§ **Passage for review**
Evaluation of exposure-specific risks from two independent samples: A simulation study
1 Department of Orthopedic Surgery, Brigham and Women's Hospital, 75 Francis Street, Boston, MA 02115, USA
2 Department of Biostatistics, Boston University School of Public Health, 801 Massachusetts Avenue, Boston, MA 02118, USA
3 Department of Epidemiology, Boston University School of Public Health, 715 Albany Street, Boston, MA 02118, USA
4 Massachusetts Veterans Epidemiology Research and Information Center, VA Cooperative Studies Program, Veterans Affairs Medical Center, 150 S. Huntington Ave, Jamaica Plain, MA 02130, USA
BMC Medical Research Methodology 2011, 11:1 doi:10.1186/1471-2288-11-1Published: 5 January 2011
Previous studies have proposed a simple product-based estimator for calculating exposure-specific risks (ESR), but the methodology has not been rigorously evaluated. The goal of our study was to evaluate the existing methodology for calculating the ESR, propose an improved point estimator, and propose variance estimates that will allow the calculation of confidence intervals (CIs).
We conducted a simulation study to test the performance of two estimators and their associated confidence intervals: 1) current (simple product-based estimator) and 2) proposed revision (revised product-based estimator). The first method for ESR estimation was based on multiplying a relative risk (RR) of disease given a certain exposure by an overall risk of disease. The second method, which is proposed in this paper, was based on estimates of the risk of disease in the unexposed. We then multiply the updated risk by the RR to get the revised product-based estimator. A log-based variance was calculated for both estimators. Also, a binomial-based variance was calculated for the revised product-based estimator. 95% CIs were calculated based on these variance estimates. Accuracy of point estimators was evaluated by comparing observed relative bias (percent deviation from the true estimate). Interval estimators were evaluated by coverage probabilities and expected length of the 95% CI, given coverage. We evaluated these estimators across a wide range of exposure probabilities, disease probabilities, relative risks, and sample sizes.
We observed more bias and lower coverage probability when using the existing methodology. The revised product-based point estimator exhibited little observed relative bias (max: 4.0%) compared to the simple product-based estimator (max: 93.9%). Because the simple product-based estimator was biased, 95% CIs around this estimate exhibited small coverage probabilities. The 95% CI around the revised product-based estimator from the log-based variance provided better coverage in most situations.
The currently accepted simple product-based method was only a reasonable approach when the exposure probability is small (< 0.05) and the RR is ≤ 3.0. The revised product-based estimator provides much improved accuracy.

§ **Activities**
a: Decide whether each statement agrees with the abstract above, answering yes or no and quoting the words of the abstract that settle it.
(i) The revised product-based estimator showed a maximum observed relative bias of 4.0%.
(ii) A binomial-based variance was calculated for both estimators.
(iii) The simple product-based method was a reasonable approach when the exposure probability is below 0.05 and the RR is at most 3.0.
b: Answer these questions from the abstract above.
(i) In which journal, and in what year, was the study published?
(ii) What did the first method for ESR estimation multiply?
(iii) By what measures were the interval estimators evaluated?

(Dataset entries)

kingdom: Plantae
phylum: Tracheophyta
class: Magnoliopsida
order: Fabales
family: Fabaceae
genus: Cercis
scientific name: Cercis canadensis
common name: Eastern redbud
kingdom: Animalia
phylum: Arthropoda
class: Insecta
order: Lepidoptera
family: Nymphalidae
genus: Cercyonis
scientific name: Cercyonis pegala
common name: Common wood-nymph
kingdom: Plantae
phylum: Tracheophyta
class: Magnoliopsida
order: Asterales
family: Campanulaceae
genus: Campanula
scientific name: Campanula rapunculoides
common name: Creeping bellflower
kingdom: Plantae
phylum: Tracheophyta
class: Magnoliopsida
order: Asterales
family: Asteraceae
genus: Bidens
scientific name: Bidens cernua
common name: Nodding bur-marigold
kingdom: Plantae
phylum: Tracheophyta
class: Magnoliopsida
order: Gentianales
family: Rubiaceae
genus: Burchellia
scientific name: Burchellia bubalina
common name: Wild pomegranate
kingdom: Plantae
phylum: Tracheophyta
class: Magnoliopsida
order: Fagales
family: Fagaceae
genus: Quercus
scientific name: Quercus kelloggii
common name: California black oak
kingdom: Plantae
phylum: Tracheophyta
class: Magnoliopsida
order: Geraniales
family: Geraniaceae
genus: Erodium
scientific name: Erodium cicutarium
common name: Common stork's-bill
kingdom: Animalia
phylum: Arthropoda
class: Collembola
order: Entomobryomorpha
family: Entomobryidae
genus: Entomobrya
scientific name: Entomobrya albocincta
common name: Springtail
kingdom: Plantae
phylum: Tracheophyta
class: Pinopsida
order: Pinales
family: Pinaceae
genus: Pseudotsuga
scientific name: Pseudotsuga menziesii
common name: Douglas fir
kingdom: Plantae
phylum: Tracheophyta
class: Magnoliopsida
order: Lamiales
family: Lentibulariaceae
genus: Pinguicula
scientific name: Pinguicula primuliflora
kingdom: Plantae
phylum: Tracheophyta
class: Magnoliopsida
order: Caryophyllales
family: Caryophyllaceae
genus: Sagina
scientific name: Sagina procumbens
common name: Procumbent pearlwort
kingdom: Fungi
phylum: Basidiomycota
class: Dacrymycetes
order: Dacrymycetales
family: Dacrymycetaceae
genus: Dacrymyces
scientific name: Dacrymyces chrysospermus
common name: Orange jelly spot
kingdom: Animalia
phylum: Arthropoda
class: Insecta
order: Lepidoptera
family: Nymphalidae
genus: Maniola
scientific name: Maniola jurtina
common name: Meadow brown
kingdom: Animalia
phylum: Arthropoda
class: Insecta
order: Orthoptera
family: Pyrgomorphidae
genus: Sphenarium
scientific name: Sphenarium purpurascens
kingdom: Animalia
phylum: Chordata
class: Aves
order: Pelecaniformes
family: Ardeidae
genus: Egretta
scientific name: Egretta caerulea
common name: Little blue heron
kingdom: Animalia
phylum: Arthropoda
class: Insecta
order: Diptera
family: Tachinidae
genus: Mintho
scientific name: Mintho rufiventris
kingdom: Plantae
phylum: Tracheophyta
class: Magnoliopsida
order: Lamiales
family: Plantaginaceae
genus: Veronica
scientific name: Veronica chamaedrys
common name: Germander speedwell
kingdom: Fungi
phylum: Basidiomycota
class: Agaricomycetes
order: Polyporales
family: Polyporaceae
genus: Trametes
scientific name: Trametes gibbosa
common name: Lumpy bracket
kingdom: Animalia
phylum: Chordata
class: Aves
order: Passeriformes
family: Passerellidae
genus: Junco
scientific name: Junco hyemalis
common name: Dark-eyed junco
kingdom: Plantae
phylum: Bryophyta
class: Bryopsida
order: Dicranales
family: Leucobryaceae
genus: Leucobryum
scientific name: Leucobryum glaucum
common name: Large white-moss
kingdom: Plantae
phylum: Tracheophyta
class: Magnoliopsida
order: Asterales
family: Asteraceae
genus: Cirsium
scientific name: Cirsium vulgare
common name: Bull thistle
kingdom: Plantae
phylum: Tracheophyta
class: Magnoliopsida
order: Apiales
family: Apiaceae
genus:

§ **Results in order**
a:
(i) Yes: "The revised product-based point estimator exhibited little observed relative bias (max: 4.0%)"
(ii) No: "Also, a binomial-based variance was calculated for the revised product-based estimator."
(iii) Yes: "was only a reasonable approach when the exposure probability is small (< 0.05) and the RR is ≤ 3.0"

b:
(i) BMC Medical Research Methodology, 2011
(ii) A relative risk (RR) of disease given a certain exposure by an overall risk of disease
(iii) Coverage probabilities and expected length of the 95% CI, given coverage